Cybersecurity Ethics
This course examines ethical issues relevant to ethics for cybersecurity professionals, including privacy, professional code of conduct, practical conflicts between engineering ethics and business practices, individual and corporate social responsibility, ethical hacking, information warfare, and cyberwarfare. Students will gain a broad understanding of central issues in cyberethics and the ways that fundamental ethical theories relate to these core issues.
Course Material
This course has taught me a very good lesson when it comes to applying ethics to the world around me. At first, I was confused and nervous. I just got into the course late and I wanted to catch up as soon as I could so I wouldn’t stay behind everyone else. I rushed my way there and Module 2 was when the idea of applying ethics to my way of thinking started to come after failing those assignments there.
Module 2 was the time when I started to slowly understand what to actually do in the course. Utilitarianism and its discussion board had me stuck for a while, and I kept wondering what exactly I was doing wrong. I had the facts and everything straight, but what about my own ethical view? It seems that I did not had that down and was confused with my own meaning of Utilitarianism. I never dove deeper into it, but the moral theory itself deepened my own moral thoughts and showed me all of the cons of certain actions I might make in the future. Should I stay slow on the freeway with a car behind me? Do I speed up? Even if I am slow on the freeway and as a consequence, people will move out of the way and drive faster to get around me. In return however, they become happier and don’t have to wait for me to keep going slow.

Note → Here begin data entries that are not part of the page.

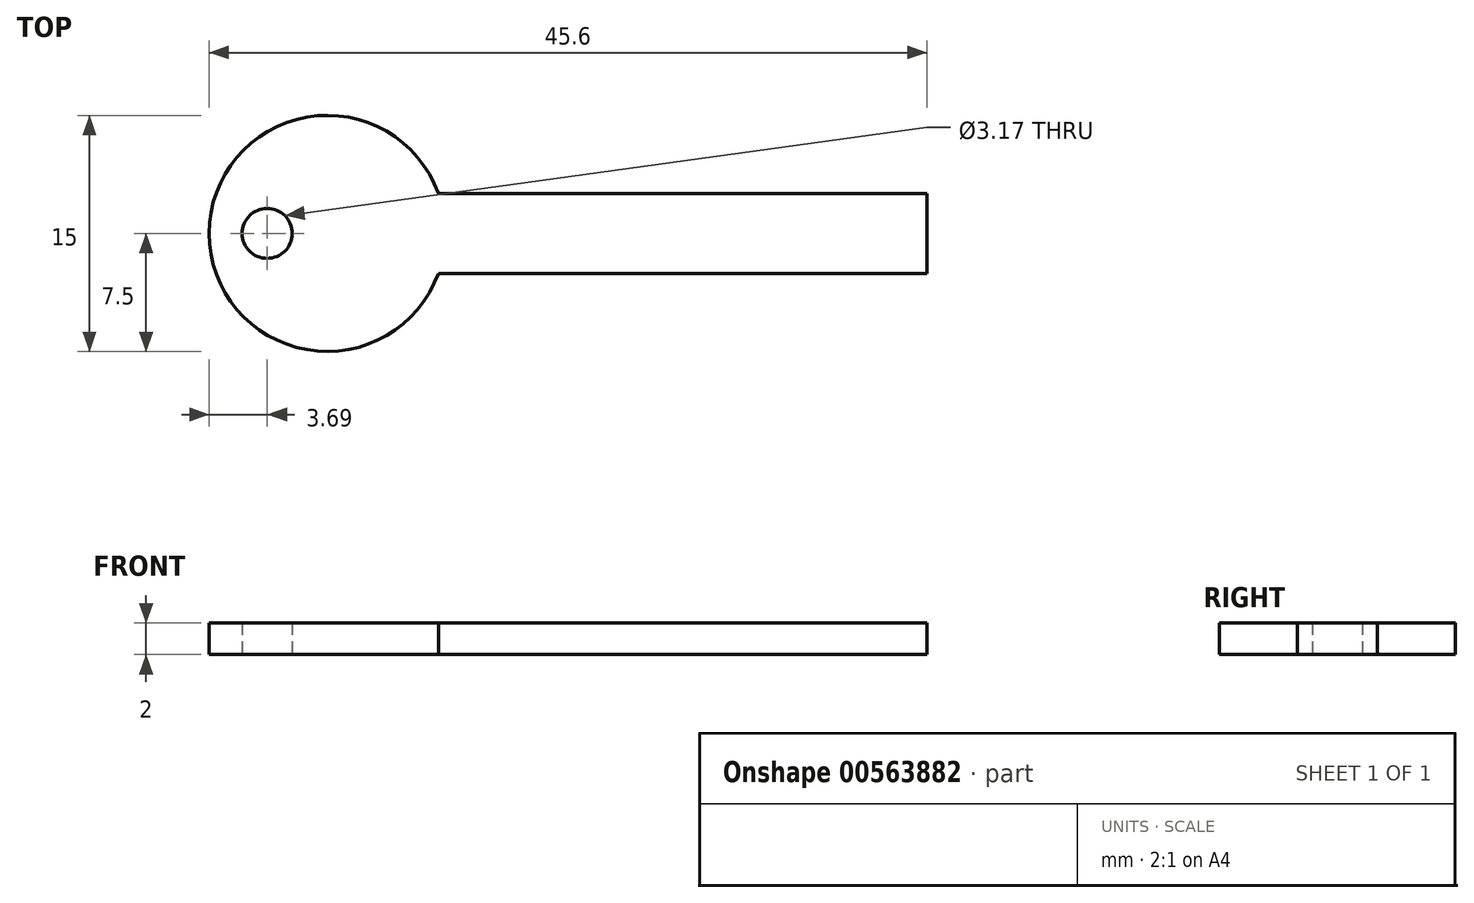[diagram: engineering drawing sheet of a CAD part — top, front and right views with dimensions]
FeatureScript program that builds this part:
annotation { "Feature Type Name" : "Feature", "Feature Type Description" : "" }
export const myFeature = defineFeature(function(context is Context, id is Id, definition is map)
    precondition{}
    {
        {
            var Q0;
            Q0=qCreatedBy(makeId("Top.planeOp"),FACE);
            var sketch = newSketch(context, id + "F0", { "sketchPlane" : qUnion([Q0])});
            skCircle(sketch, "E0", {"center": v(0, 0) * mm, "radius": 7.5 * mm});
            skCircle(sketch, "E1", {"center": v(-3.81, 0) * mm, "radius": 1.59 * mm});
            skLineSegment(sketch, "E2.bottom", {"start": v(0, 2.54) * mm, "end": v(38.1, 2.54) * mm});
            skLineSegment(sketch, "E2.top", {"start": v(0, -2.54) * mm, "end": v(38.1, -2.54) * mm});
            skLineSegment(sketch, "E2.left", {"start": v(0, 2.54) * mm, "end": v(0, -2.54) * mm});
            skLineSegment(sketch, "E2.right", {"start": v(38.1, 2.54) * mm, "end": v(38.1, -2.54) * mm});
            skSolve(sketch);
        }
        {
            var Q0;
            Q0 = qSketchRegion(id + "F0", true);
            extrude(context, id + "F1", {"entities" : qUnion([Q0]), "depth" : 2 * mm, "offsetDistance" : 25.4 * mm});
        }
    });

Learning about Contractarianism was also an enlightening experience regarding my developing moral thoughts. It allowed me to think more clearly about my own actions, especially with the career I’m going towards. By being a penetration tester, I still must follow and abide by moral regulations even if it means I’m still technically breaking the company rules that are present. I should follow them with my duty as a penetration tester and shouldn’t overstep by breaking those moral regulations in myself. This subject deepened my understanding of how scalable and impactful my actions could be, and how I shouldn’t act like I rule the world over other people by conducting penetration tests. These tests should be an experience for both me and employees, not just for me and wanting more damage or unrest from employees. Rather, I should be shooting for bonds between employees and understanding them when it comes to test results and how to protect themselves.
Lastly, Ruism helps me guide my own decisions when it comes to the career of choice that I wanted. To not only serve to benefit not only the company I may work for, but for everyone else with general security awareness and preventing attacks as much as I can, it allows me to feel like I am providing help for societal harmony. By not only aiding everyone else in return for my job, I am making sure that everyone is aware of what to do and how they could prevent specific cyberattacks I might try in the future against them, overall training them and ensuring that the employees are trained well on security awareness.
While I did have my ups and downs during the course, I found that I still had a lot of fun expressing more about my own thoughts through words. I never really do this often, and I typically follow what’s provided and do the assignment from there. Open-ended questions through the class have broadened my view and allows me to think more critically over my work.